Automatically associated channels: Kv1.5

Title: Blockade of the human cardiac K+ channel Kv1.5 by the antibiotic erythromycin.

Authors: D Rampe, M K Murawsky

Journal, date & volume: Naunyn Schmiedebergs Arch. Pharmacol., 1997 Jun , 355, 743-50

PubMed link: http://www.ncbi.nlm.nih.gov/pubmed/9205959

Abstract
Erythromycin administration has been associated with a prolongation of cardiac repolarization in certain clinical settings. This could be due to blockade of voltage-dependent K+ channels in the human heart. For this reason we examined the effects of erythromycin on a rapidly activating delayed rectifier K+ channel (Kv1.5) cloned from human heart and stably expressed in human embryonic kidney cells. When examined using the whole-cell patch clamp technique, erythromycin (100 microM) blocked Kv1.5 current in a time-dependent manner but required prolonged exposure to do so. However, when we examined Kv1.5 current using inside-out macro-patches, erythromycin applied to the cytoplasmic surface rapidly (within 1-2 min) inhibited Kv1.5 current with an IC50 value of 2.6 x 10(-5)M (1.7 - 3.9 x 10(-5)M, 95% C.L.). The main effect of erythromycin was to accelerate the rate of Kv1.5 current decay thereby reducing the current at the end of a prolonged voltage-clamp pulse.

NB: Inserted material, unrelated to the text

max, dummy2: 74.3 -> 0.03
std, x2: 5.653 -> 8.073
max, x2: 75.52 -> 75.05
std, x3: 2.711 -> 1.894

Erythromycin also blocked Kv1.5 current in both a voltage- and frequency-dependent manner but had little effect on the activation kinetics, deactivation kinetics, or the steady-state inactivation properties of Kv1.5. These data suggest that erythromycin acts as a blocker of an activated state of the Kv1.5 channel and that it may access its binding site from the intracellular face of the channel. This study is the first to examine the effects of erythromycin on a cloned human cardiac K+ channel. It is concluded that erythromycin blocks Kv1.5 at clinically relevant concentrations. Blockade of voltage-dependent K+ channels in the heart could contribute to the alterations in cardiac repolarization that have been observed with erythromycin.